> _Entries supplied_:
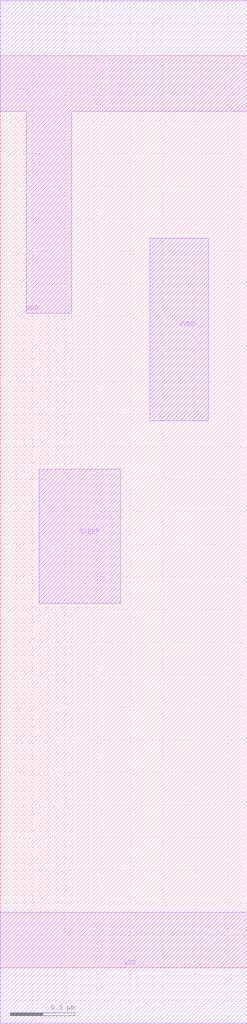
<source format=lef>
# 
# ******************************************************************************
# *                                                                            *
# *                   Copyright (C) 2004-2011, Nangate Inc.                    *
# *                           All rights reserved.                             *
# *                                                                            *
# * Nangate and the Nangate logo are trademarks of Nangate Inc.                *
# *                                                                            *
# * All trademarks, logos, software marks, and trade names (collectively the   *
# * "Marks") in this program are proprietary to Nangate or other respective    *
# * owners that have granted Nangate the right and license to use such Marks.  *
# * You are not permitted to use the Marks without the prior written consent   *
# * of Nangate or such third party that may own the Marks.                     *
# *                                                                            *
# * This file has been provided pursuant to a License Agreement containing     *
# * restrictions on its use. This file contains valuable trade secrets and     *
# * proprietary information of Nangate Inc., and is protected by U.S. and      *
# * international laws and/or treaties.                                        *
# *                                                                            *
# * The copyright notice(s) in this file does not indicate actual or intended  *
# * publication of this file.                                                  *
# *                                                                            *
# *     NGLibraryCreator, v2010.08-HR32-SP3-2010-08-05 - build 1009061800      *
# *                                                                            *
# ******************************************************************************
# 
# 
# Running on server08.nangate.com for user Giancarlo Franciscatto (gfr).
# Local time is now Thu, 6 Jan 2011, 18:10:28.
# Main process id is 3320.

VERSION 5.6 ;
BUSBITCHARS "[]" ;
DIVIDERCHAR "/" ;

MACRO HEADER_X1
  CLASS core ;
  FOREIGN HEADER_X1 0.0 0.0 ;
  ORIGIN 0 0 ;
  SYMMETRY X Y ;
  SITE FreePDK45_38x28_10R_NP_162NW_34O ;
  SIZE 0.38 BY 1.4 ;
  PIN SLEEP
    DIRECTION INPUT ;
    ANTENNAPARTIALMETALAREA 0.025625 LAYER metal1 ;
    ANTENNAPARTIALMETALSIDEAREA 0.0858 LAYER metal1 ;
    ANTENNAGATEAREA 0.00675 ;
    PORT
      LAYER metal1 ;
        POLYGON 0.06 0.56 0.185 0.56 0.185 0.765 0.06 0.765  ;
    END
  END SLEEP
  PIN VDD
    DIRECTION INOUT ;
    USE power ;
    SHAPE ABUTMENT ;
    PORT
      LAYER metal1 ;
        POLYGON 0 1.315 0.04 1.315 0.04 1.005 0.11 1.005 0.11 1.315 0.38 1.315 0.38 1.485 0 1.485  ;
    END
  END VDD
  PIN VSS
    DIRECTION INOUT ;
    USE ground ;
    SHAPE ABUTMENT ;
    PORT
      LAYER metal1 ;
        POLYGON 0 -0.085 0.38 -0.085 0.38 0.085 0 0.085  ;
    END
  END VSS
  PIN VVDD
    DIRECTION INOUT ;
    USE power ;
    SHAPE ABUTMENT ;
    PORT
      LAYER metal1 ;
        POLYGON 0.23 0.84 0.32 0.84 0.32 1.12 0.23 1.12  ;
    END
  END VVDD
END HEADER_X1

END LIBRARY
#
# End of file
#

</source>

> _Work to be completed_:
Exact repetition of the material above is required, with the images removed.

> _Response to this task_:
<source format=lef>
# 
# ******************************************************************************
# *                                                                            *
# *                   Copyright (C) 2004-2011, Nangate Inc.                    *
# *                           All rights reserved.                             *
# *                                                                            *
# * Nangate and the Nangate logo are trademarks of Nangate Inc.                *
# *                                                                            *
# * All trademarks, logos, software marks, and trade names (collectively the   *
# * "Marks") in this program are proprietary to Nangate or other respective    *
# * owners that have granted Nangate the right and license to use such Marks.  *
# * You are not permitted to use the Marks without the prior written consent   *
# * of Nangate or such third party that may own the Marks.                     *
# *                                                                            *
# * This file has been provided pursuant to a License Agreement containing     *
# * restrictions on its use. This file contains valuable trade secrets and     *
# * proprietary information of Nangate Inc., and is protected by U.S. and      *
# * international laws and/or treaties.                                        *
# *                                                                            *
# * The copyright notice(s) in this file does not indicate actual or intended  *
# * publication of this file.                                                  *
# *                                                                            *
# *     NGLibraryCreator, v2010.08-HR32-SP3-2010-08-05 - build 1009061800      *
# *                                                                            *
# ******************************************************************************
# 
# 
# Running on server08.nangate.com for user Giancarlo Franciscatto (gfr).
# Local time is now Thu, 6 Jan 2011, 18:10:28.
# Main process id is 3320.

VERSION 5.6 ;
BUSBITCHARS "[]" ;
DIVIDERCHAR "/" ;

MACRO HEADER_X1
  CLASS core ;
  FOREIGN HEADER_X1 0.0 0.0 ;
  ORIGIN 0 0 ;
  SYMMETRY X Y ;
  SITE FreePDK45_38x28_10R_NP_162NW_34O ;
  SIZE 0.38 BY 1.4 ;
  PIN SLEEP
    DIRECTION INPUT ;
    ANTENNAPARTIALMETALAREA 0.025625 LAYER metal1 ;
    ANTENNAPARTIALMETALSIDEAREA 0.0858 LAYER metal1 ;
    ANTENNAGATEAREA 0.00675 ;
    PORT
      LAYER metal1 ;
        POLYGON 0.06 0.56 0.185 0.56 0.185 0.765 0.06 0.765  ;
    END
  END SLEEP
  PIN VDD
    DIRECTION INOUT ;
    USE power ;
    SHAPE ABUTMENT ;
    PORT
      LAYER metal1 ;
        POLYGON 0 1.315 0.04 1.315 0.04 1.005 0.11 1.005 0.11 1.315 0.38 1.315 0.38 1.485 0 1.485  ;
    END
  END VDD
  PIN VSS
    DIRECTION INOUT ;
    USE ground ;
    SHAPE ABUTMENT ;
    PORT
      LAYER metal1 ;
        POLYGON 0 -0.085 0.38 -0.085 0.38 0.085 0 0.085  ;
    END
  END VSS
  PIN VVDD
    DIRECTION INOUT ;
    USE power ;
    SHAPE ABUTMENT ;
    PORT
      LAYER metal1 ;
        POLYGON 0.23 0.84 0.32 0.84 0.32 1.12 0.23 1.12  ;
    END
  END VVDD
END HEADER_X1

END LIBRARY
#
# End of file
#

</source>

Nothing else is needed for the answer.